→ DOCUMENT TEXT:
Masaccio's greatest impact can be seen in the works of three younger painters, Andrea del Castagno, Domenico Veneziano, and Piero della Francesca. Castagno was the leader of the group. His "Last Supper" of about 1445, in the former convent of Sant'Apollonia in Florence, reveals the influence of Masaccio in the sculptural treatment of the figures, the painter's concern with light, and his desire to create a credible and rationally conceived space. At the same time Castagno betrays an almost pedantic interest in antiquity, which roughly parallels a similar development in letters, by the use of fictive marble panels on the rear wall and of sphinxes for the bench ends, both of which are direct copies of Roman prototypes. In the last years of his life, Castagno's style changed abruptly; he adopted a highly expressive emotionalism that paralleled a similar development in the work of his contemporaries. His "The Trinity with Saints" in the church of the Santissima Annunziata, Florence, was originally planned with calm and balanced figures, as the underpainting reveals. In the final painting, however, the figures, though sculpturally conceived, project an agitation heightened by the emaciated figure of St. Jerome and the radically conceived figure of the crucified Christ. The optimism, rationality, and calm human drama of earlier Renaissance painting in Florence were beginning to give way to a more personal, expressive, and linear style.

Stored data entries
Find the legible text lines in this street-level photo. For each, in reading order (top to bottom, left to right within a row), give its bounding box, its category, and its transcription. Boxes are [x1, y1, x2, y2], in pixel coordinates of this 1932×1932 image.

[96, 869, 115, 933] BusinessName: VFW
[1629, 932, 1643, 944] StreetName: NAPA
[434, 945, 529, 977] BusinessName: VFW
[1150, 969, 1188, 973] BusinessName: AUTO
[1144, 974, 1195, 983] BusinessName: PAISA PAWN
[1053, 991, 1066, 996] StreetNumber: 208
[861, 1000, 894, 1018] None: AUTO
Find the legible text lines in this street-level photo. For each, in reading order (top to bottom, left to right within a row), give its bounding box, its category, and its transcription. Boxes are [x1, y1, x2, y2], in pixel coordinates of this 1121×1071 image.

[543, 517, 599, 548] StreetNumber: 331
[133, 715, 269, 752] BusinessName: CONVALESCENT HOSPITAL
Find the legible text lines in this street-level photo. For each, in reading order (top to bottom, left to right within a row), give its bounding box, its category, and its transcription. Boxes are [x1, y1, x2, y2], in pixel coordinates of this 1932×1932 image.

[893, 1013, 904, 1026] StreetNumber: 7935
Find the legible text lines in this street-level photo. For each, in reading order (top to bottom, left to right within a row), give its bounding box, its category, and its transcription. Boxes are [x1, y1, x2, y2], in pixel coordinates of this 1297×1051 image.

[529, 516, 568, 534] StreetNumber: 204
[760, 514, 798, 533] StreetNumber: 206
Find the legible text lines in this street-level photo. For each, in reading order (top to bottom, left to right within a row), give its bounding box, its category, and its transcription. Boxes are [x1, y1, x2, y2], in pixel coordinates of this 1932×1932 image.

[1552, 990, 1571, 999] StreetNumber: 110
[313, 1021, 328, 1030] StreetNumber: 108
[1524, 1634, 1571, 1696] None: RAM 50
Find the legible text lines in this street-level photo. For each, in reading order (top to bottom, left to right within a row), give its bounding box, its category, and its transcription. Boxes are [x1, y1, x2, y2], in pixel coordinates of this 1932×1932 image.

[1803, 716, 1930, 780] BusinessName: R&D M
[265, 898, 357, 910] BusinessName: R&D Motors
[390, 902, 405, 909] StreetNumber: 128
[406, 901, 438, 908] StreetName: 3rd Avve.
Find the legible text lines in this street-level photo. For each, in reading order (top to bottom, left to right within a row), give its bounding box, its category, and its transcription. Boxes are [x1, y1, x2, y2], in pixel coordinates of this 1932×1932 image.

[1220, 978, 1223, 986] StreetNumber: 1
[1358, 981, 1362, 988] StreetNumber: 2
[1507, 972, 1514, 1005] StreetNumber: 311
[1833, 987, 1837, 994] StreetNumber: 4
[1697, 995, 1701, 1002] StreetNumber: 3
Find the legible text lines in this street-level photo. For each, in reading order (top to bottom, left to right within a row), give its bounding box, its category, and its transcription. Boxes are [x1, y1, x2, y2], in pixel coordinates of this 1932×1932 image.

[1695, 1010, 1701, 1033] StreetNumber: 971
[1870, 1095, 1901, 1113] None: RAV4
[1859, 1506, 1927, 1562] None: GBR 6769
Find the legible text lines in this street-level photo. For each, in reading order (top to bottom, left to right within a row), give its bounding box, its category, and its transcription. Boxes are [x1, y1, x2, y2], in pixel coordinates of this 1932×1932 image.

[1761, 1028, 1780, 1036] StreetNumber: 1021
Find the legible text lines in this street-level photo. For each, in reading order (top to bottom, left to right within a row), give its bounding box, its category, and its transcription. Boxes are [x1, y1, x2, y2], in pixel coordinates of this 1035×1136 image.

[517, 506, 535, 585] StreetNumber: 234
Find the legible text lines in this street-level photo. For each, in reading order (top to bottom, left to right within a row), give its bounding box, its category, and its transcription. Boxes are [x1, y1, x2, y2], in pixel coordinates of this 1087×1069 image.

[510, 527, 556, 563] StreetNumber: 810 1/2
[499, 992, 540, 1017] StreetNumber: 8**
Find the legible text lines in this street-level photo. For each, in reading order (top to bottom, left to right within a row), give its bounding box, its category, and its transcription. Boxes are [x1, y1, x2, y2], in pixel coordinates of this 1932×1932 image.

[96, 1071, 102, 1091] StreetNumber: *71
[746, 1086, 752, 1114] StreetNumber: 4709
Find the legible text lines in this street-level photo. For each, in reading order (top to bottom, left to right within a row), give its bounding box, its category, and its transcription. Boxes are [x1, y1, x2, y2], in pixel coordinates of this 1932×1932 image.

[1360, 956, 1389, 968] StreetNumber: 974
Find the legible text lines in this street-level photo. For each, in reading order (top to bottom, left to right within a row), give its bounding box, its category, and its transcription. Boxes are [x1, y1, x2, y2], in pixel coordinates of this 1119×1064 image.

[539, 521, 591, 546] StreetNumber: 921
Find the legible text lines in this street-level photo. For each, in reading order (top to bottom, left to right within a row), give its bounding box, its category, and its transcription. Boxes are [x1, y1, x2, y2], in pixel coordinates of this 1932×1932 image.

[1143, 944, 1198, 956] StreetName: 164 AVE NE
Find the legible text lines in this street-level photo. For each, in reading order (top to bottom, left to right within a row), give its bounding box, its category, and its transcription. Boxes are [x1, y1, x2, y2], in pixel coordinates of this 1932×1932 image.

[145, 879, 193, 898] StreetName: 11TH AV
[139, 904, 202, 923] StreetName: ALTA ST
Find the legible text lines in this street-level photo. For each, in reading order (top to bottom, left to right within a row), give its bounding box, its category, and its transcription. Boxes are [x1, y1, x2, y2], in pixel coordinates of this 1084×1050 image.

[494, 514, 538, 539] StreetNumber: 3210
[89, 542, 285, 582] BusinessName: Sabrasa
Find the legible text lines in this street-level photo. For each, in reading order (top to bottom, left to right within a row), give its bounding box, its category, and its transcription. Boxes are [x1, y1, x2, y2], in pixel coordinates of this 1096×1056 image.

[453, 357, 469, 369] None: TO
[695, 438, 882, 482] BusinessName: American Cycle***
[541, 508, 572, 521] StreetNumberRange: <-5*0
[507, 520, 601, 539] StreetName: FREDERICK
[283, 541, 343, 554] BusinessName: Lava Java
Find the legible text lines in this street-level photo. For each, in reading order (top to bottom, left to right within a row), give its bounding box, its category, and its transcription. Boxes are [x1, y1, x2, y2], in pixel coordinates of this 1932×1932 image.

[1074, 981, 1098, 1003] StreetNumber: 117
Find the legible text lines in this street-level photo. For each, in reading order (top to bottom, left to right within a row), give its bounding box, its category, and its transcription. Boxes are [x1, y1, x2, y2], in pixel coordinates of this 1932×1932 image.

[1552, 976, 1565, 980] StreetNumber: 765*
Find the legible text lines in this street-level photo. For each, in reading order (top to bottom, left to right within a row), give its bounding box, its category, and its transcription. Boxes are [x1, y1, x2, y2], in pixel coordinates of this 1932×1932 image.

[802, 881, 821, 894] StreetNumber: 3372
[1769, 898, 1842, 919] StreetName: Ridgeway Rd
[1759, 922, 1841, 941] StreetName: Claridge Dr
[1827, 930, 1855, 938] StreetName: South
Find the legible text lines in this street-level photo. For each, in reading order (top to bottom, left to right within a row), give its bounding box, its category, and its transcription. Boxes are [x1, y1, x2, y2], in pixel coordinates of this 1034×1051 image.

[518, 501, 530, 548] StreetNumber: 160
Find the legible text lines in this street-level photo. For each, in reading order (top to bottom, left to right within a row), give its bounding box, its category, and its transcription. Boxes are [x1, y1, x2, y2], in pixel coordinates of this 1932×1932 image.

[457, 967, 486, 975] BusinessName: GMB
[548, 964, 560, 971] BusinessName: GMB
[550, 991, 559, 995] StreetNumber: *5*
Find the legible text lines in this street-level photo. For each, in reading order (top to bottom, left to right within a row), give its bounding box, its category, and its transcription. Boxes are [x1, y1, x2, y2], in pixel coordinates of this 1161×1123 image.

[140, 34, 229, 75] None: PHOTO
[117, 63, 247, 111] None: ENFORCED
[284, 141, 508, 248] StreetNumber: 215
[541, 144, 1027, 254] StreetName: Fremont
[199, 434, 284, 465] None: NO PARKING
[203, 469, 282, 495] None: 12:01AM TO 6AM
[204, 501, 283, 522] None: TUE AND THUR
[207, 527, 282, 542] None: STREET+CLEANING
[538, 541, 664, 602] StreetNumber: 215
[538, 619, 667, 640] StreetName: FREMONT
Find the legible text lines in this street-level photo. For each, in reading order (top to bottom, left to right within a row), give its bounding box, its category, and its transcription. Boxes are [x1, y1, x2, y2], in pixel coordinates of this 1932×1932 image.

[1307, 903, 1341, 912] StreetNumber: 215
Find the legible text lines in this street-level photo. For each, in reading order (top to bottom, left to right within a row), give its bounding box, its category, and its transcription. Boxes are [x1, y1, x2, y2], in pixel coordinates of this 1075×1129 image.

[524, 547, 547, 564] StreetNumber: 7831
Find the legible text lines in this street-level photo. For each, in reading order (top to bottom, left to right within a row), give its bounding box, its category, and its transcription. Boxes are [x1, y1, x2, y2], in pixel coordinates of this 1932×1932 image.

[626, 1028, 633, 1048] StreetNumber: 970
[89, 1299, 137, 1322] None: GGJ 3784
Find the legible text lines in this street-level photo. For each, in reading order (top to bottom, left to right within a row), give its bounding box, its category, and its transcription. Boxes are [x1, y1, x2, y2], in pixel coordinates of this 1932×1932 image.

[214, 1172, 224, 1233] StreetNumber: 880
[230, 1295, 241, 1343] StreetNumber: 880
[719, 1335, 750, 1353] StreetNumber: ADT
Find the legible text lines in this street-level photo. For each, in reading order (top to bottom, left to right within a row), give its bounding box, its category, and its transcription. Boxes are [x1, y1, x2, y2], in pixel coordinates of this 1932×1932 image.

→ WORK INSTRUCTIONS:
A. In the passage on Andrea del Castagno, which two features of his "Last Supper" are described as direct copies of Roman prototypes?
B. How would you sum up the passage on Andrea del Castagno in two sentences?
C. Pick up the passage on Andrea del Castagno after its last sentence and keep writing.
The entries play no part in the work here.

→ RESPONSES FOR EACH TASK:
A. The fictive marble panels on the rear wall and the sphinxes used for the bench ends.

B. Masaccio's greatest impact shows in three younger painters led by Andrea del Castagno, whose "Last Supper" of about 1445 combines Masaccio's sculptural figures, concern with light, and rational space with a close, almost pedantic borrowing from Roman antiquity. Late in life Castagno abruptly adopted a highly expressive emotionalism, seen in the agitated figures of his "The Trinity with Saints," as the calm rationality of earlier Florentine Renaissance painting began giving way to a more personal, expressive, and linear style.

C.
One aspect of this new direction is met in the work of the enigmatic Domenico Veneziano, the second of the three principal painters who looked to Masaccio. His name indicates that he was a Venetian, and it is known that he arrived in Florence about 1438. He was associated with Castagno, and perhaps Fra Angelico, and helped to train the somewhat younger Piero della Francesca. His St. Lucy altarpiece of about 1445-50 (Uffizi) is an example of thesacra conversazione genre and contains references to the painting of Masaccio and the early 15th-century sculptureof the Florentine Nanni di Banco. The colour, however, is Domenico's own and has no relation to the Florentine tradition. His juxtaposition of pinks and light greens and his generally blond tonality point rather to his Venetian origins. In the painting he has lowered the vanishing point in order to make the figures appear to tower over the observer, with the result that the monumentality of the painting is enhanced at the expense of the observer's sense of participating in the painting.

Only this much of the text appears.